#### Consigne
Recopiez le passage de l'article sur la réouverture des salles de sport allant de "Après plus de" jusqu'à "dans leur pratique." inclus, en remplaçant "usagers" par "adhérents".

#### Extrait proposé
____________________
Après plus de deux mois de confinement, les salles de sport ont pu rouvrir leurs portes ce mardi. Si l’excitation de reprendre prime chez les usagers, beaucoup estiment que les règles d’hygiène plus strictes pourraient s’ancrer durablement dans leur pratique.
Article rédigé par Guillaume Poisson
France Télévisions - Rédaction Sport
Publié
Temps de lecture : 6 min
 

"Attendez, deux mois à faire du sport devant une chaîne Youtube ? Au bout d’un moment, ça devient lourd, j’avais hâte de retrouver les machines et l’ambiance de la salle !"  Céline a le sourire jusqu’aux oreilles. Serviette rouge sur les épaules, visage rougi par l’effort, elle savoure son retour en salle de sport. Ce week-end, le Fitness Park de Laon, dans l'Aisne, a prévenu tous ses usagers sur ses réseaux sociaux : "J-1 avant la réouverture !" Parmi les premières structures à avoir dû fermer leurs portes en début de confinement, les salles de sport ont pu rouvrir ce mardi, au grand bonheur des sportifs assidus.
____________________
#### Matériel
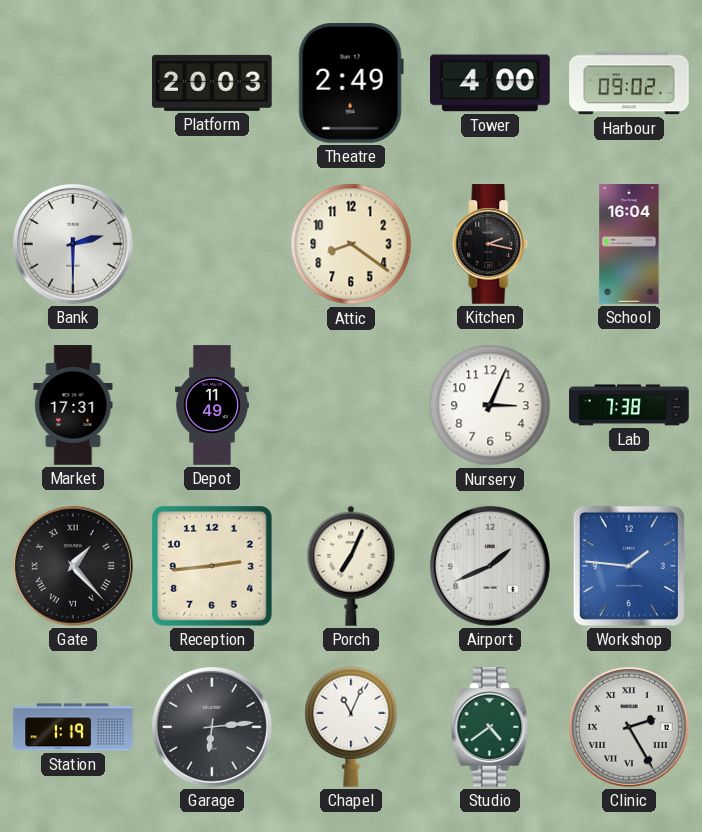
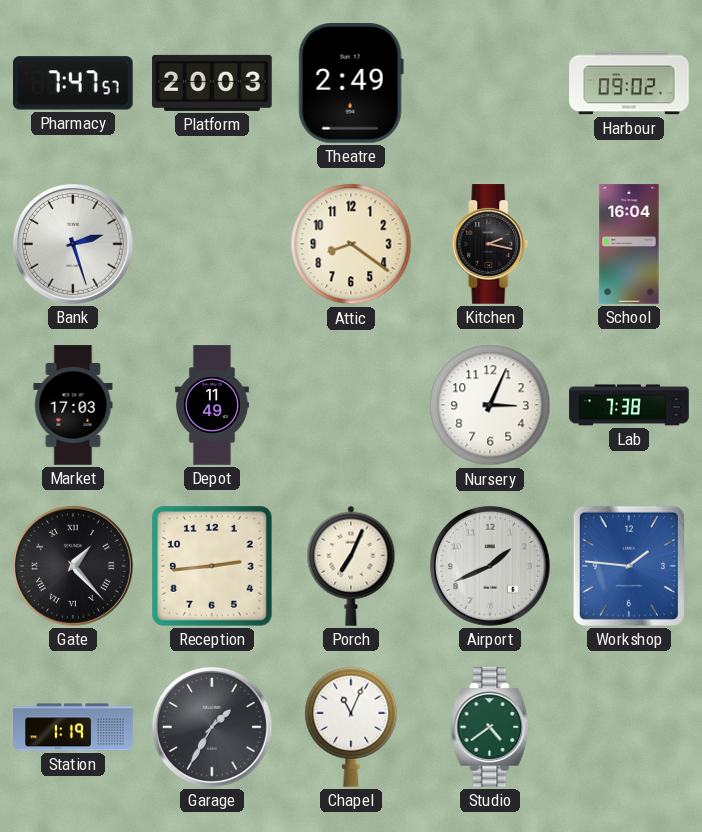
Pharmacy: none -> 7:47
Tower: 4:00 -> none
Bank: 2:30 -> 2:27
Market: 17:31 -> 17:03
Garage: 6:14 -> 1:35
Clinic: 2:25 -> none
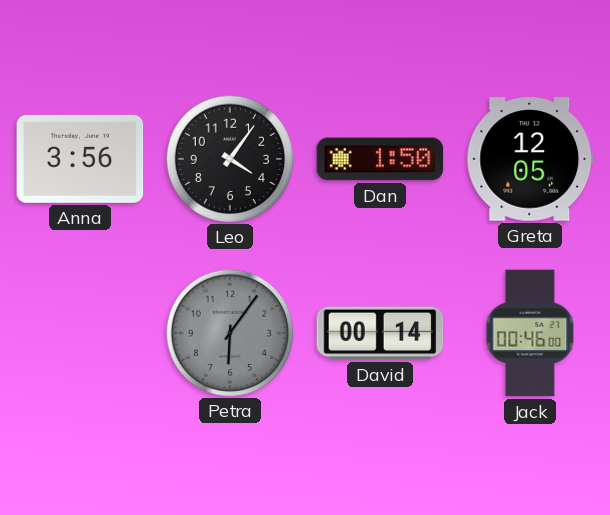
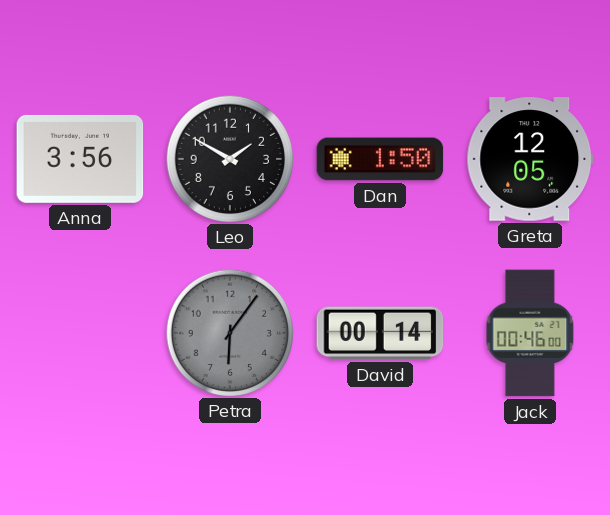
Leo: 4:06 -> 1:50
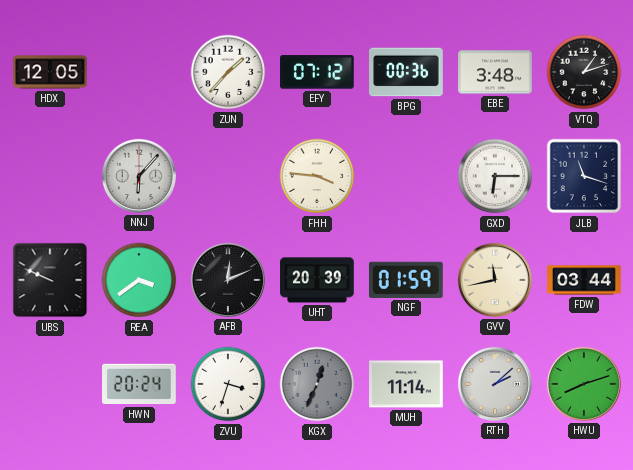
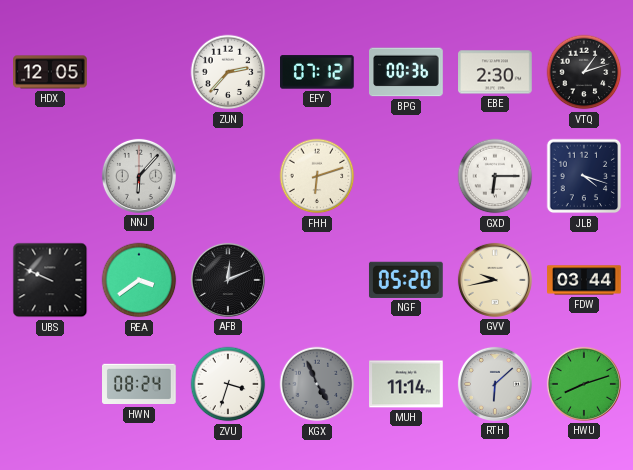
ZUN: 1:37 -> 2:37
EBE: 3:48 -> 2:30
FHH: 3:46 -> 6:12
JLB: 11:18 -> 4:18
UHT: 20:39 -> none
NGF: 01:59 -> 05:20
GVV: 11:43 -> 9:43
HWN: 20:24 -> 08:24
KGX: 12:34 -> 4:56
RTH: 2:08 -> 6:08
____________________
#### Réponse
Après plus de deux mois de confinement, les salles de sport ont pu rouvrir leurs portes ce mardi. Si l’excitation de reprendre prime chez les adhérents, beaucoup estiment que les règles d’hygiène plus strictes pourraient s’ancrer durablement dans leur pratique.